The message was -- Unplug the jukebox, I'm still knocking it out for the upper balconies! She had already delivered the message -- this was a friendly reminder. The message was that she had not given in to her regrets nor should I -- as her mother famously said to her, on her deathbed, "Everything is copy."

Yes, of course, Nora had huge regrets, she even listed them in her last book, under "What I'll Miss" -- a list now morphed into "Clues We Missed," by her mourners. But when she received her diagnosis of leukemia, I believe she made a decision. She could have announced her illness to the world -- and spent what remained of her life being a "spokesperson," floating in the tsunami of grief and pity that would have inevitably washed over her. She could have been a Regret Jukebox. Or not.

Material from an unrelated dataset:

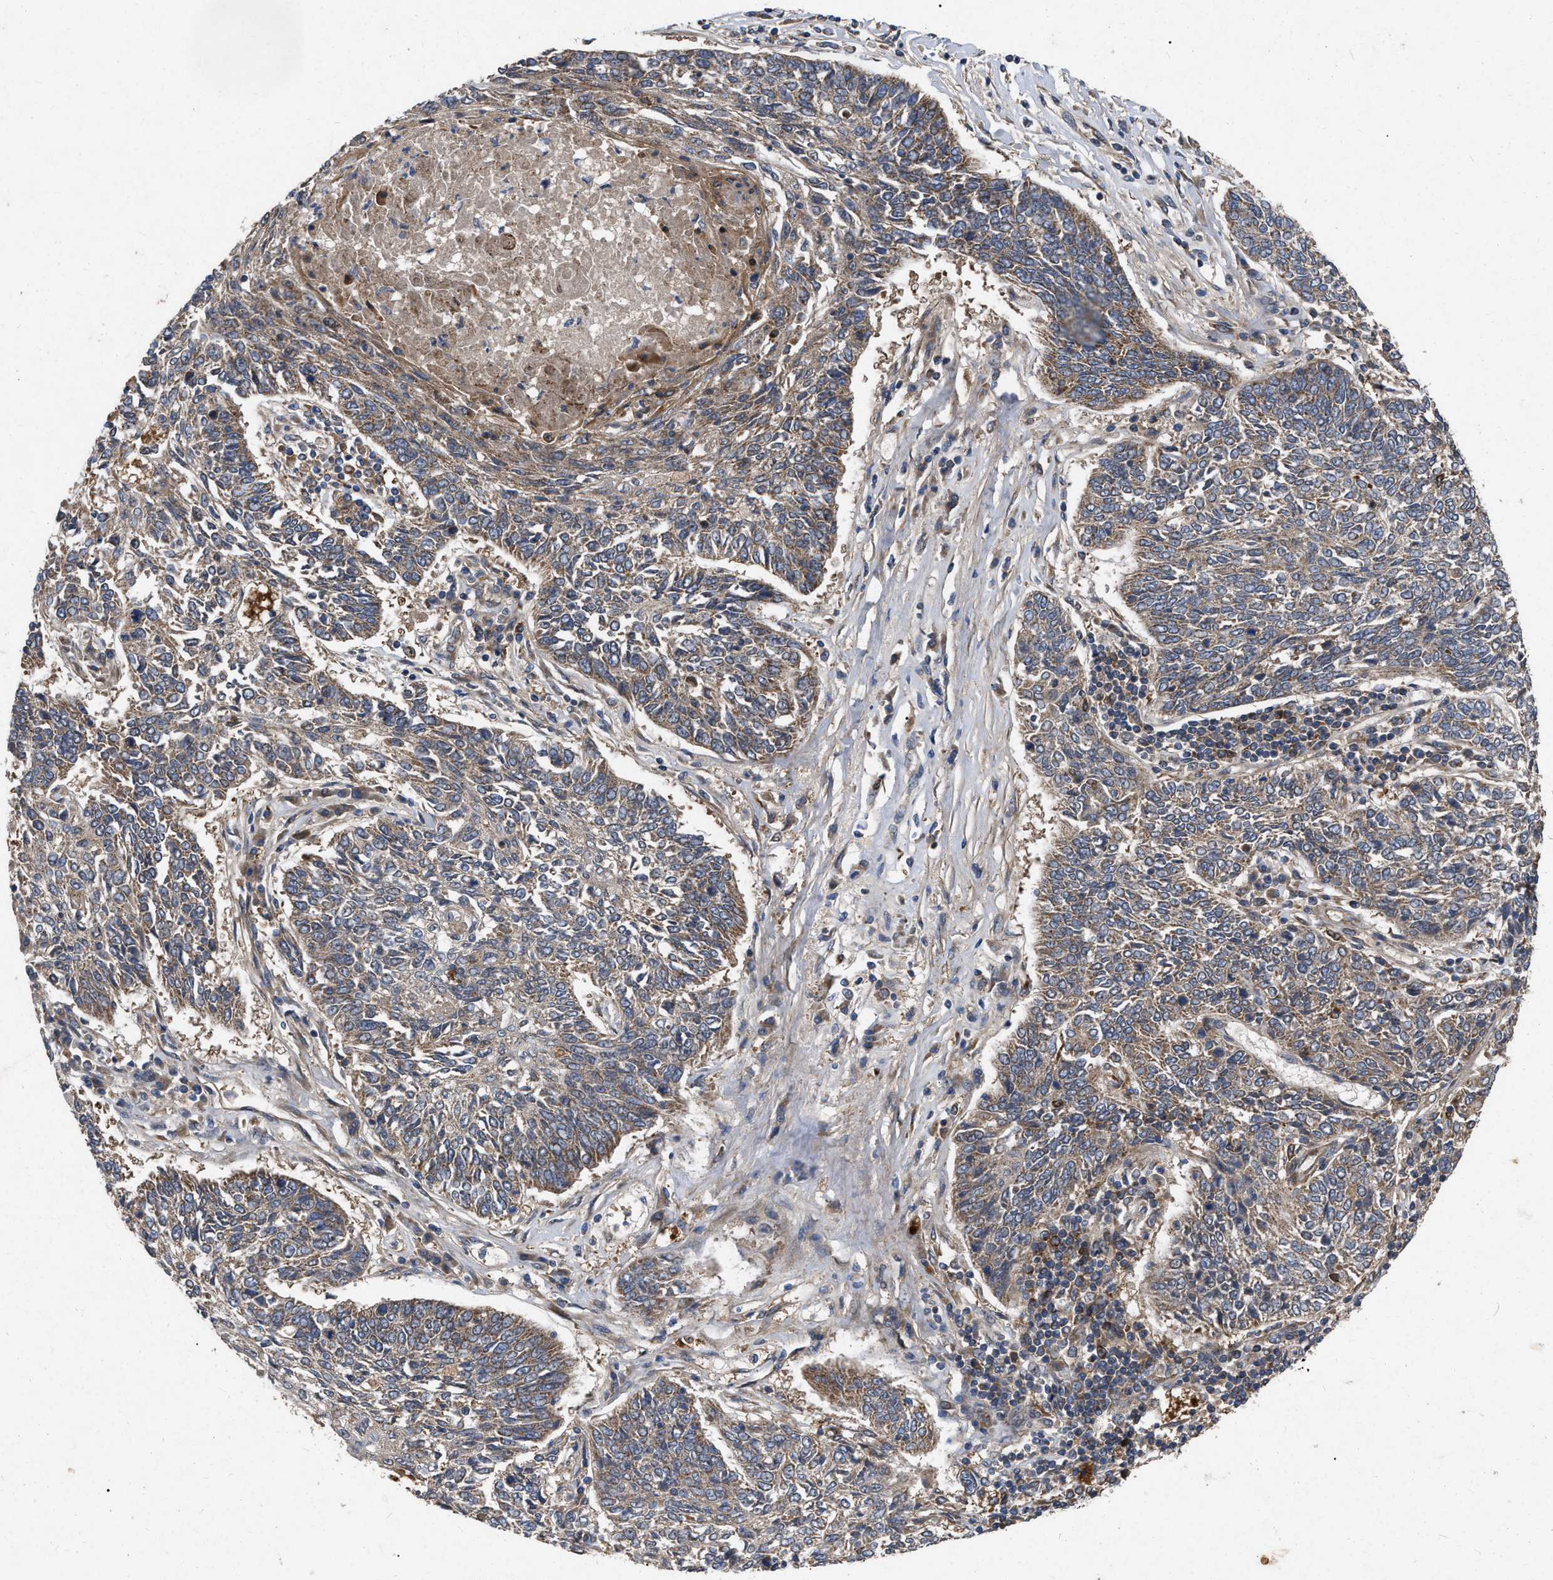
{"staining": {"intensity": "moderate", "quantity": ">75%", "location": "cytoplasmic/membranous"}, "tissue": "lung cancer", "cell_type": "Tumor cells", "image_type": "cancer", "snomed": [{"axis": "morphology", "description": "Normal tissue, NOS"}, {"axis": "morphology", "description": "Squamous cell carcinoma, NOS"}, {"axis": "topography", "description": "Cartilage tissue"}, {"axis": "topography", "description": "Bronchus"}, {"axis": "topography", "description": "Lung"}], "caption": "This image reveals immunohistochemistry staining of human squamous cell carcinoma (lung), with medium moderate cytoplasmic/membranous staining in about >75% of tumor cells.", "gene": "CDKN2C", "patient": {"sex": "female", "age": 49}}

It seems to me that The Alternative, for Nora, was that she could write her own death or her own dying -plus she could enlist others (beyond her tart, smart books and her unforgettable films) to continue writing it, writing HER, anecdotally, when she was gone, following a kind of instruction manual, almost a recipe: How to Go Out with Class, with Style. How to share one's knowledge and expertise, how to recognize and encourage young talent, introduce friends to each other, (some famous, some not), how to cook for friends -- how to be a men-loving feminist ("Never underestimate the antagonism of men for women."), how to be, even in pain and loss, breathtakingly funny. And how, mes amis, how to love.

(In the woo-woo dimension yet again: I was convinced that I'd read all the essays in her last book, but hadn't taken in carefully enough her piece entitled "Considering the Alternative." I was startled, after writing down the thoughts above, to discover in re-reading "Considering" that Nora mentioned Edith Piaf -- and also highlighted "Non, je ne regrette rien." Amazing to me: I swear that was the essay I skimmed over in reading the book. She wrote: "It's a good song. I knew what she (Piaf) meant. I can get into it; I can make a case that I regret nothing." But she goes on to say that "the truth is 'je regrette beaucoup.' So she was, as usual, ahead of the curve, certainly ahead of me. Yet, I'd put my money on how "regret rien," in principle, in the matter of how she would want to be remembered.)

Maybe she did send me that dream "reminder," dressed up as the French Sparrow, singing "No Regrets" -- as a note from Beyond. "Quit feeling sorry for me and for yourself -- everything is copy -- get on with The Story -- your own story. Here's how."

From her novel, HEARTBURN:

Vera said: "Why do you feel you have to turn everything into a story?"
So I told her why:
Because if I tell the story, I control the version.
Because if I tell the story, I can make you laugh and I would rather have you laugh at me than feel sorry for me.
Because if I tell the story, it doesn't hurt as much.
Because if I tell the story, I can get on with it.

So you got on with it, Nora. And we're trying to tell the true story, inspired by you -- "I would rather have you laugh than feel sorry for me." Rest in peace, Nora, little sparrow, big big heart. We're left here, laughing, we're still singing along with you, "Non, je ne regrette rien." No, I regret nothing.